Lest they appear too incautious, PHE do caveat this statement: "The illicit drugs market is global, and it is possible that similar products to those in the US are available in the UK, which is why we are warning of this new and serious threat and continue to monitor carefully the situation in the UK."
I spoke to representatives from 16 vape shops in London, 15 of whom said their sales have taken a hit. One owner said the drop in sales had been around 70 percent, while two told me they have distributed material in their shops to combat the sensationalist, "scaremongering" headlines. A substantial number said that once their customers read the articles under these misleading headlines, they were reassured: the situation in the UK is different to the US.
One business owner said his shop is closing because of the reports, but also because of the rise of Juul, which is making it difficult for smaller enterprises to operate. "The whole face of vaping has changed," said Tom Collins from the Great British Vape Shop. He said he could count on his hands the number of people who came in during "Stoptober" wanting to give up cigarettes; more wanted to quit vaping.
I also canvassed opinion from a number of vapers in the UK. Each one was mindful of the dangers, but the news hasn't caused them to panic. "I was worried," said 36-year-old Pete Mallam, "but I was confident in what I researched into the topic. It's one of those things – I know it's not good for me, so I need to quit, but it's definitely better than smoking."
Pete noted that the health scares seemed to mostly have come from cheap oils containing cannabis, and he's right. Jacob George, Professor of Cardiovascular Medicine and Therapeutics at the University of Dundee, was the lead on VESUVIUS, the largest trial ever undertaken on the cardiovascular effects of e-cigarettes. "The devices that are causing the problems in America are nothing to do with the e-cigarettes that are being sold in Europe," he explained. "The devices that are causing the problems in America [contain] vitamin E acetate, which is being used as a cutting agent for cannabis oil."

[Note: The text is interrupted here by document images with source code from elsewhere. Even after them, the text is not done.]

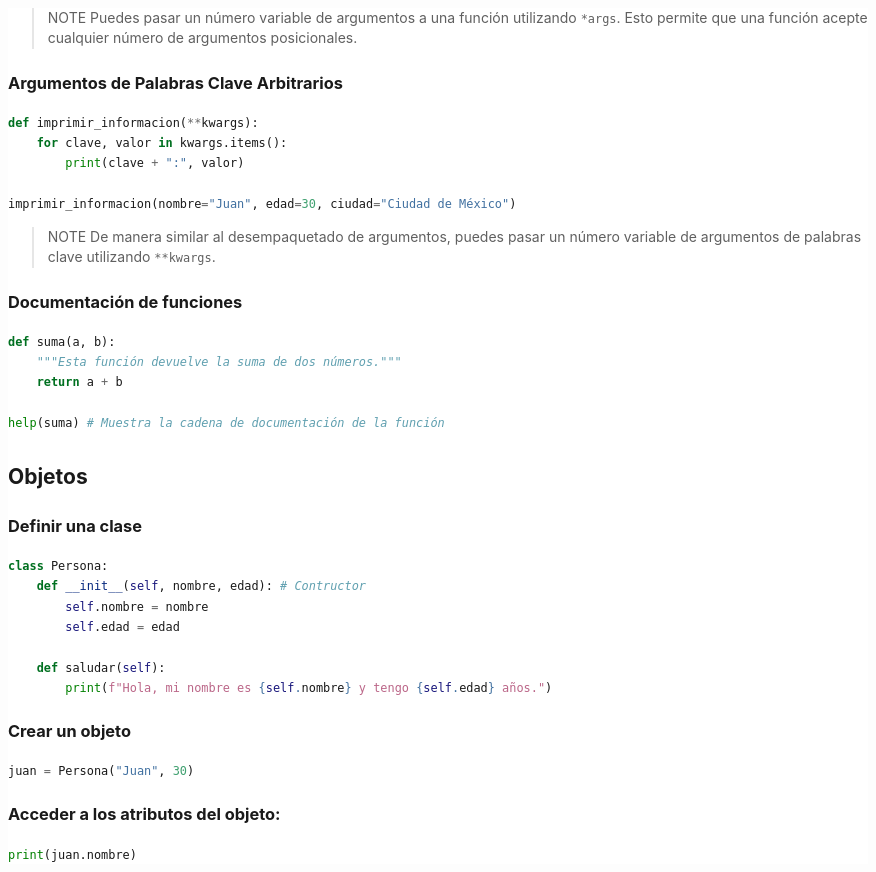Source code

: > NOTE
> Puedes pasar un número variable de argumentos a una función utilizando `*args`. Esto permite que una función acepte cualquier número de argumentos posicionales.

### Argumentos de Palabras Clave Arbitrarios

```python
def imprimir_informacion(**kwargs):
    for clave, valor in kwargs.items():
        print(clave + ":", valor)

imprimir_informacion(nombre="Juan", edad=30, ciudad="Ciudad de México")
```

> NOTE
> De manera similar al desempaquetado de argumentos, puedes pasar un número variable de argumentos de palabras clave utilizando `**kwargs`.

### Documentación de funciones

```python
def suma(a, b):
    """Esta función devuelve la suma de dos números."""
    return a + b

help(suma) # Muestra la cadena de documentación de la función
```

## Objetos

### Definir una clase

```python
class Persona:
    def __init__(self, nombre, edad): # Contructor
        self.nombre = nombre
        self.edad = edad

    def saludar(self):
        print(f"Hola, mi nombre es {self.nombre} y tengo {self.edad} años.")
```

### Crear un objeto

```python
juan = Persona("Juan", 30)
```

### Acceder a los atributos del objeto:

```python
print(juan.nombre)
```
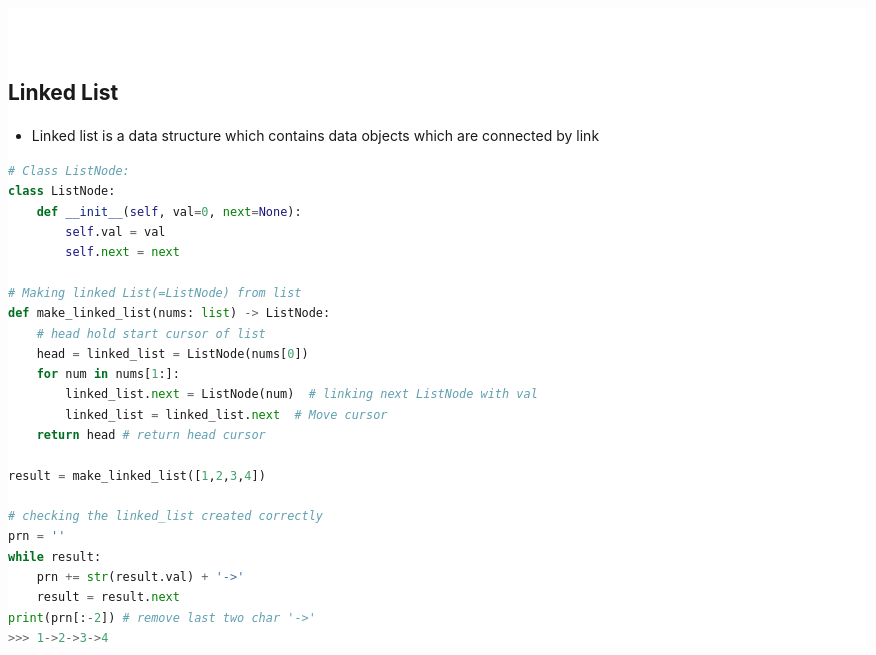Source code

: <br><br>

## Linked List
* Linked list is a data structure which contains data objects which are connected by link
```Python
# Class ListNode:
class ListNode:
    def __init__(self, val=0, next=None):
        self.val = val
        self.next = next

# Making linked List(=ListNode) from list
def make_linked_list(nums: list) -> ListNode:
    # head hold start cursor of list
    head = linked_list = ListNode(nums[0])
    for num in nums[1:]:
        linked_list.next = ListNode(num)  # linking next ListNode with val 
        linked_list = linked_list.next  # Move cursor
    return head # return head cursor

result = make_linked_list([1,2,3,4])

# checking the linked_list created correctly
prn = ''
while result:
    prn += str(result.val) + '->'
    result = result.next
print(prn[:-2]) # remove last two char '->'
>>> 1->2->3->4
```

The vast majority of vapers with lung problems were found to have cannabis metabolites in their urine.
VESUVIUS – whose results were only published this month – found that, within four weeks, "smokers who switched to e-cigarettes [from tobacco] demonstrated a significant improvement in their vascular health". But George wouldn't go so far as to say that e-cigarettes are safe. "Even the large US observational trials have shown that, even when you account for prior smoking, you still have an increased risk of cardiovascular disease in people who use e-cigarettes."
Axel Billingsley, 29, took up vaping in 2014 not in order to wean himself off cigarettes, but simply for its own joys. He builds his own coils and makes his own juice. "I've not noticed any detriment to my health," he said. "I think if I noticed anything like that, that would be a big indicator. I'm very, very open to the possibility that it is bad for you."
Professor George said that one of the reasons his trial tested vascular function is that it presents no symptoms but is one of the earliest detectable changes in the body: "You wouldn't know it when your blood vessel function is changing. Yes, you may be asymptomatic, but what you do not know is how your blood vessels are starting to change for the worse over time." George added that long-term data on vaping is very hard to come by, partly because people who vape also smoke tobacco or cannabis, or both.
David Allison, 43, is a good example: he was smoking a cigarette when I called him, and started vaping in 2016. He isn't fazed by the stories: "Within millions of users of anything, there's going to be a few people dying somehow." He isn't scared enough of smoking, let alone vaping, he said.
Henry, 40, wasn't smoking a cigarette when he took my call, but he was vaping. Unhappy as a smoker, he also started vaping in 2016. He knew that vaping would turn out to be more problematic than people said it was. "It's almost like being a smoker in the 1970s," he said, "in that you're aware that it's not a dreadfully good idea, but you've kind of got enough plausible deniability that you can ignore it."
The evidence suggests that vaping isn't a dreadfully good idea in and of itself. But, far more tightly regulated in the UK than in the US, it isn't killing people. And the media shouldn't say it is.